#### [Problem description]
Copy out all the text lines of the records below without any changes, and leave the pictures out.

#### [Source material]
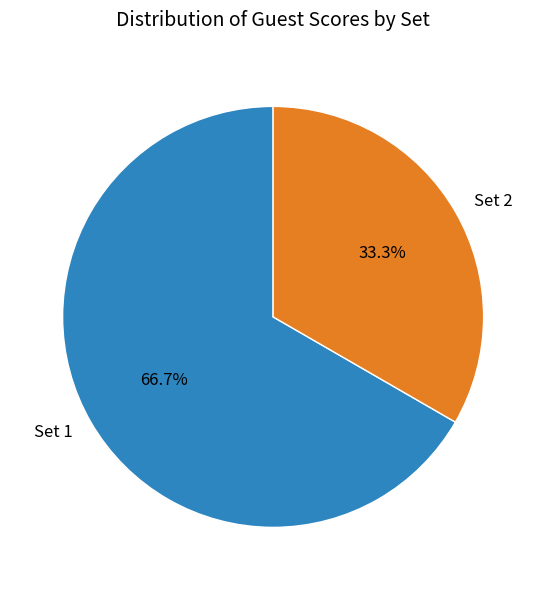

Is there a majority slice in this chart?

Yes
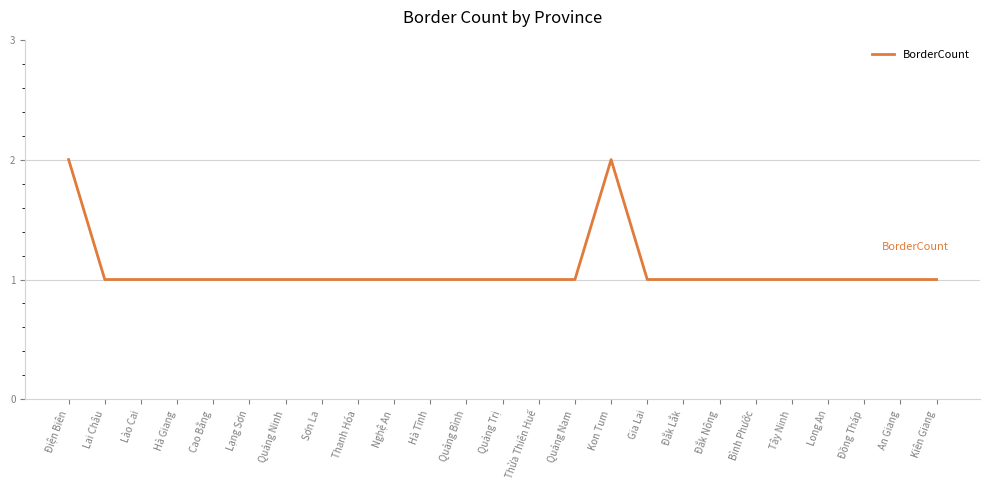

What position from the left is Sơn La?

8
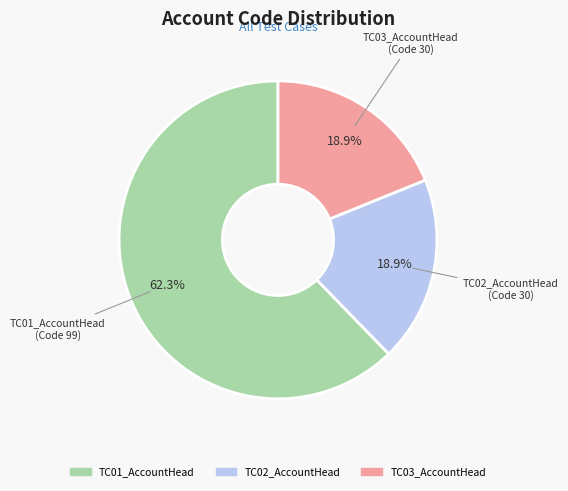

Which slice represents more than half of the pie?

TC01_AccountHead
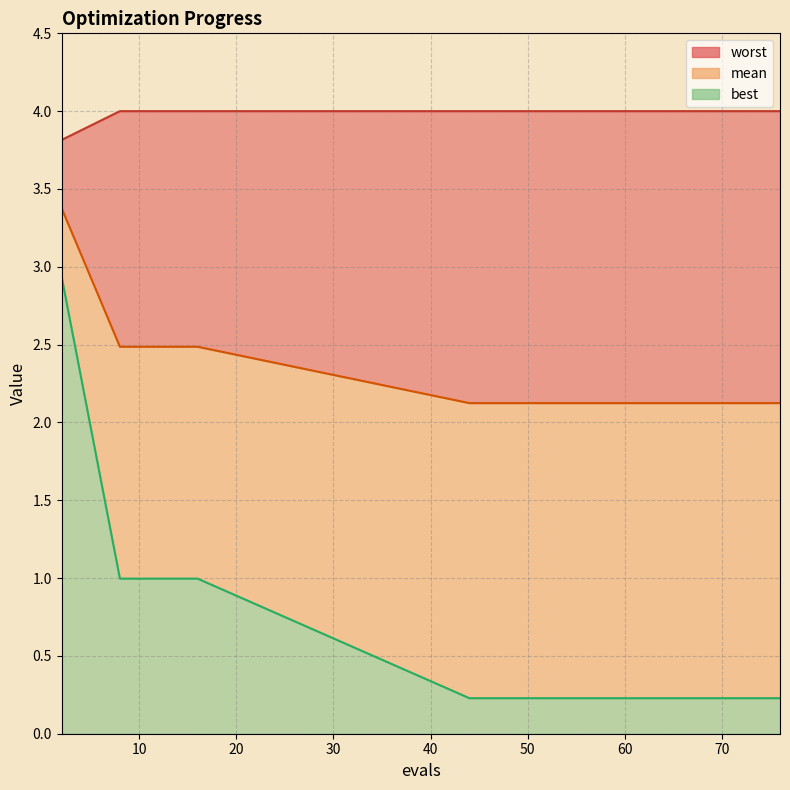

Which series changed the most between 53 and 69?

mean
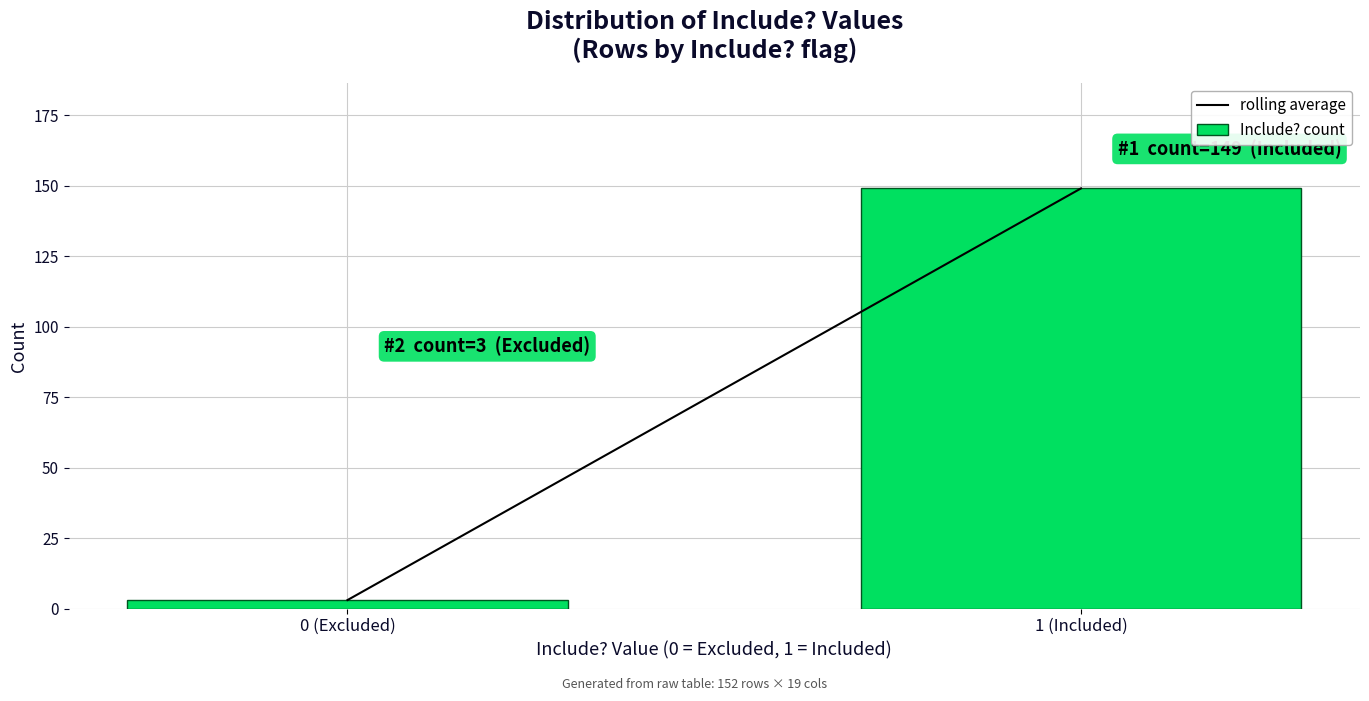

Reading left to right, what are all the values shown in this chart?

3	149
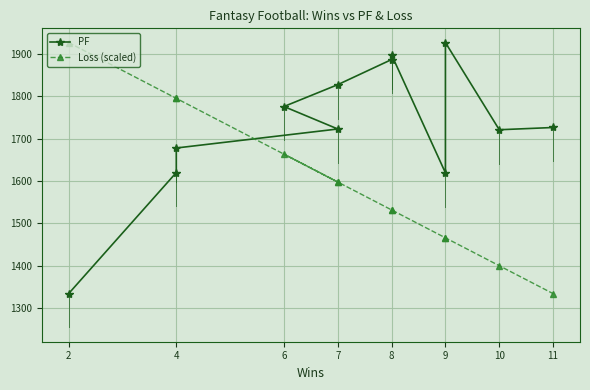

What is the difference between the Loss (scaled) values at 2 and 11?

593.1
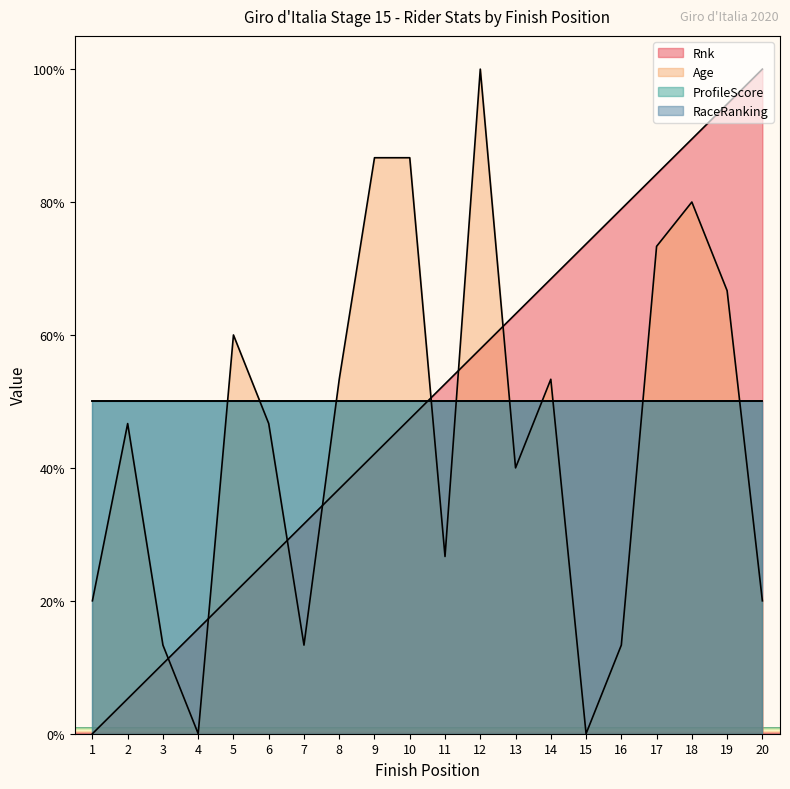

After their last crossing, which series has the higher values: Age or Rnk?

Rnk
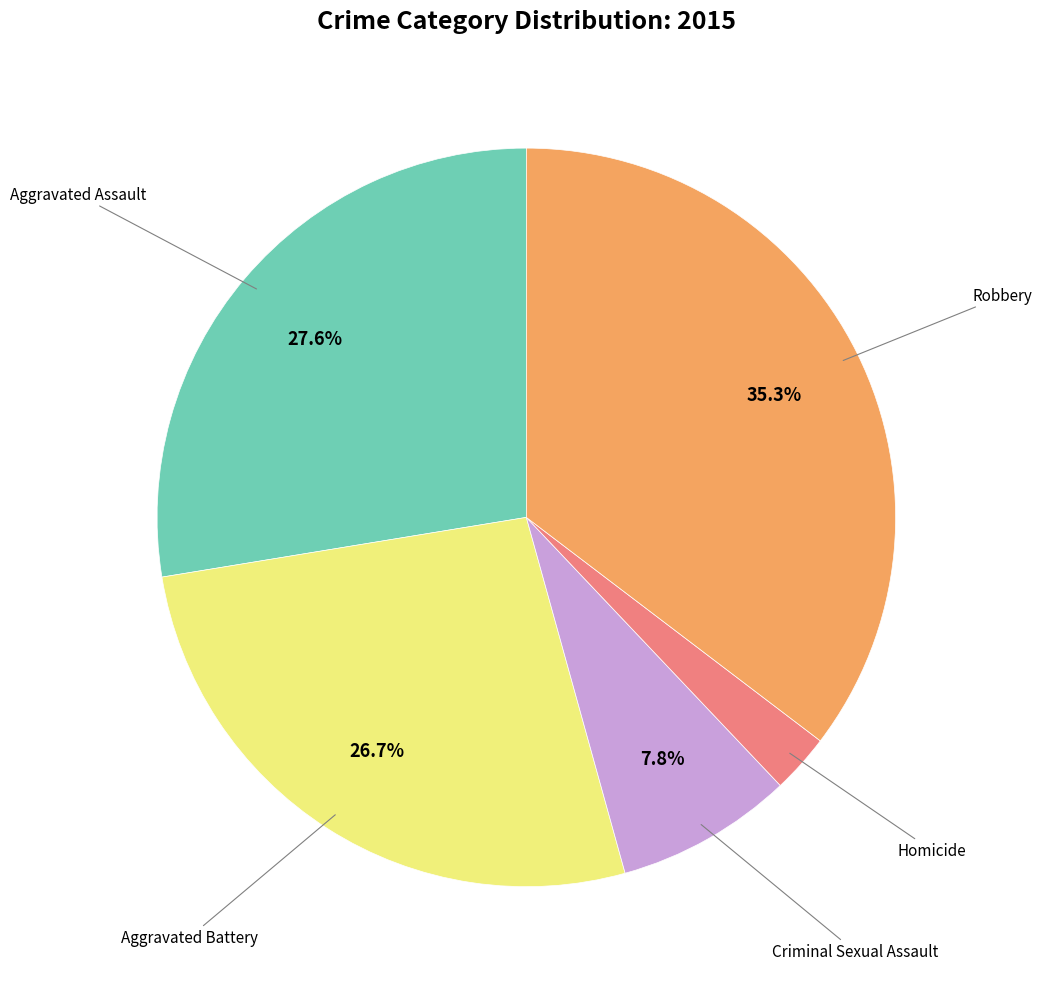

Is there a majority slice in this chart?

No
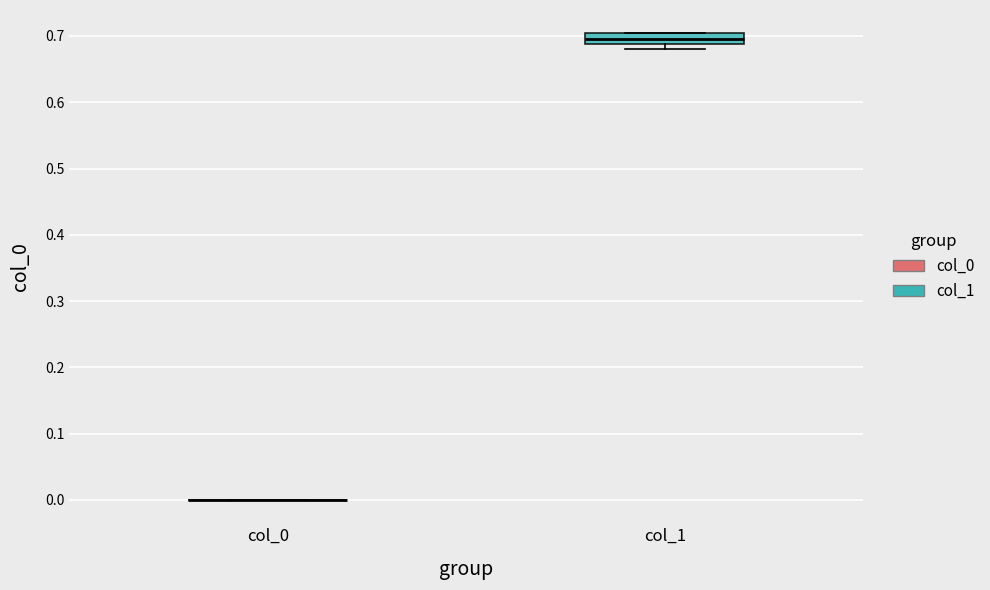

Reading left to right, transcribe this box plot: for each box, give where its median line is, the range the box spans, and where its two whiskers end, as read against the y-axis. The values are not printed on the chart, so give them approximately, as read against the axis.

col_0: box collapsed to a line at 0.00, whiskers 0.00 to 0.00
col_1: median 0.70 (inside the box), box 0.69 to 0.70, whiskers 0.68 to 0.70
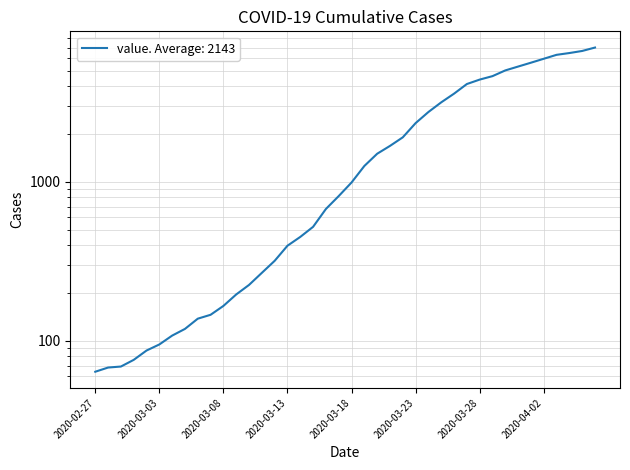

Reading left to right, what are all the values shown in this chart?

64	68	69	76	87	95	108	119	138	146	166	196	225	268	319	397	451	522	676	815	992	1260	1504	1685	1908	2344	2753	3167	3591	4128	4402	4628	5028	5317	5622	5952	6301	6466	6664	7002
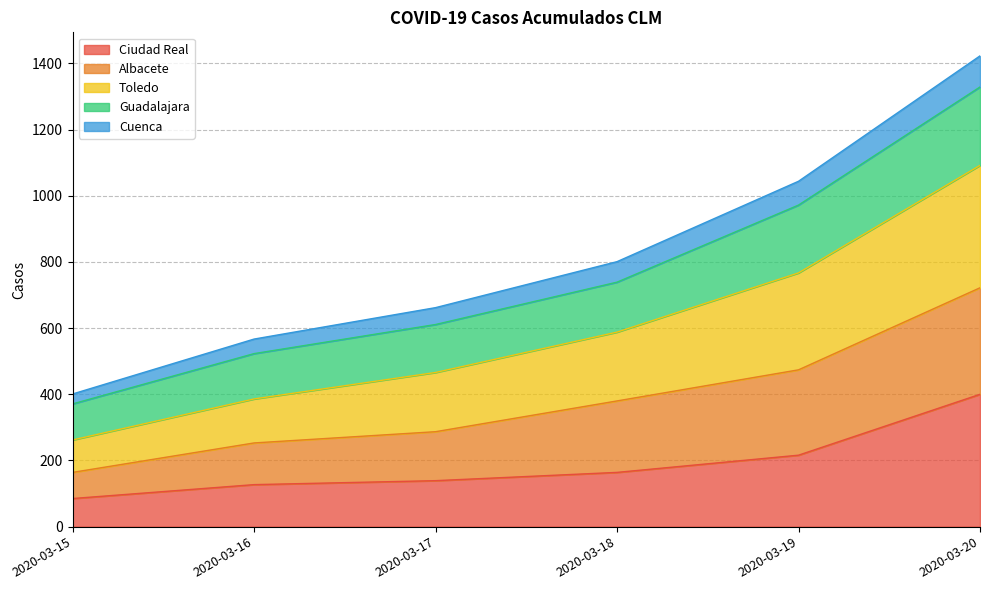

Between 2020-03-15 and 2020-03-20, which is larger?

2020-03-20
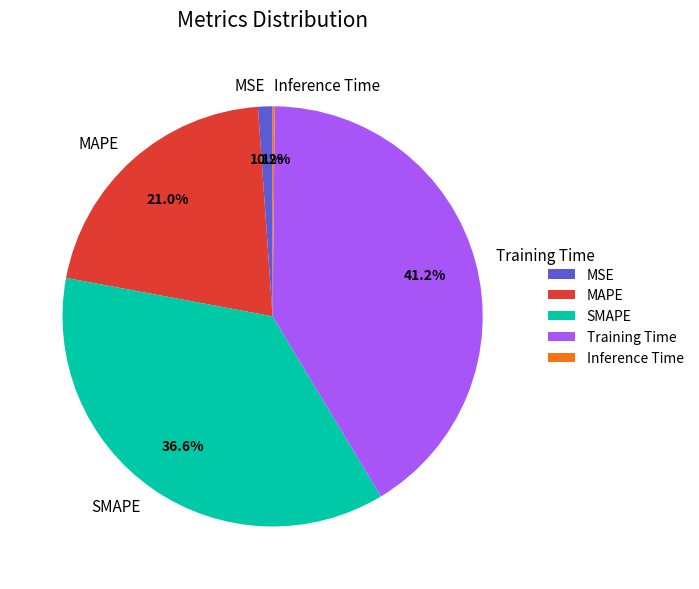

To the nearest percent, what percentage of the pie is MAPE?

21%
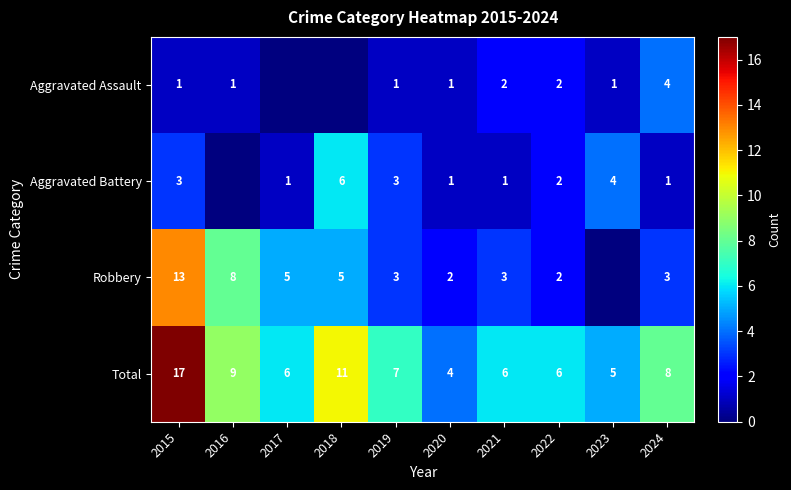

Between 2016 and 2015, which is larger?

2016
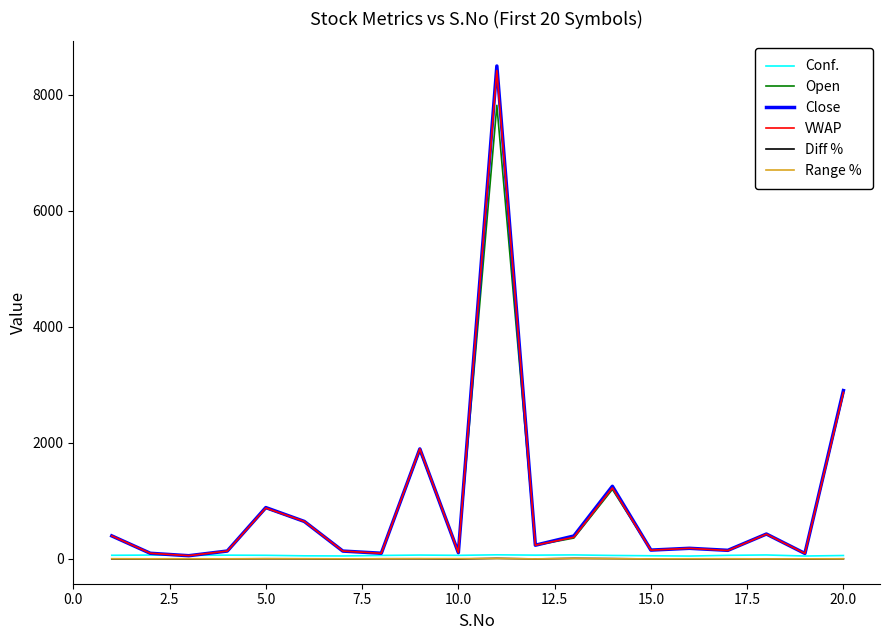

How many values in the Conf. series are below 62?

8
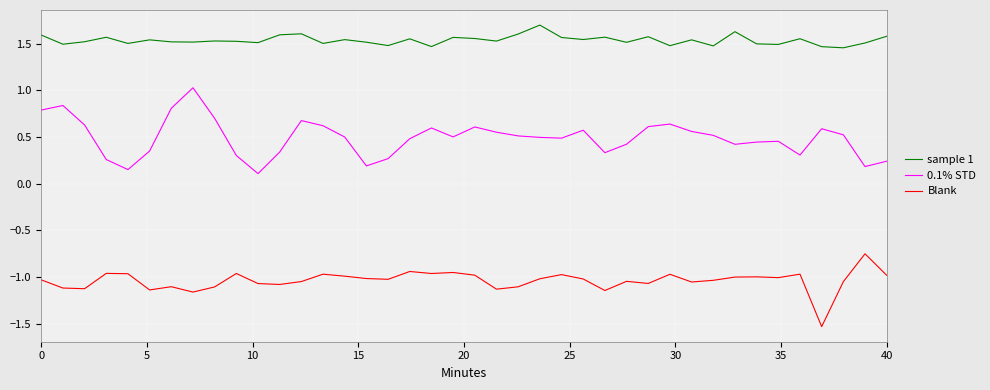

True or false: 0.1% STD and Blank cross at least once.

False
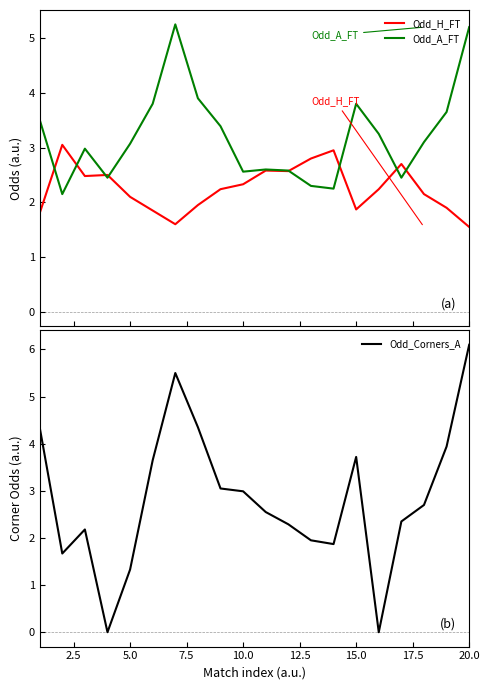

Which series has the largest total across all categories?

Odd_A_FT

#### [Result of the task]
Is there a majority slice in this chart?

Yes

What position from the left is Sơn La?

8

Which slice represents more than half of the pie?

TC01_AccountHead

Which series changed the most between 53 and 69?

mean

Reading left to right, what are all the values shown in this chart?

3	149

What is the difference between the Loss (scaled) values at 2 and 11?

593.1

After their last crossing, which series has the higher values: Age or Rnk?

Rnk

Is there a majority slice in this chart?

No

Reading left to right, transcribe this box plot: for each box, give where its median line is, the range the box spans, and where its two whiskers end, as read against the y-axis. The values are not printed on the chart, so give them approximately, as read against the axis.

col_0: box collapsed to a line at 0.00, whiskers 0.00 to 0.00
col_1: median 0.70 (inside the box), box 0.69 to 0.70, whiskers 0.68 to 0.70

Reading left to right, what are all the values shown in this chart?

64	68	69	76	87	95	108	119	138	146	166	196	225	268	319	397	451	522	676	815	992	1260	1504	1685	1908	2344	2753	3167	3591	4128	4402	4628	5028	5317	5622	5952	6301	6466	6664	7002

Between 2020-03-15 and 2020-03-20, which is larger?

2020-03-20

To the nearest percent, what percentage of the pie is MAPE?

21%

Between 2016 and 2015, which is larger?

2016

How many values in the Conf. series are below 62?

8

True or false: 0.1% STD and Blank cross at least once.

False

Which series has the largest total across all categories?

Odd_A_FT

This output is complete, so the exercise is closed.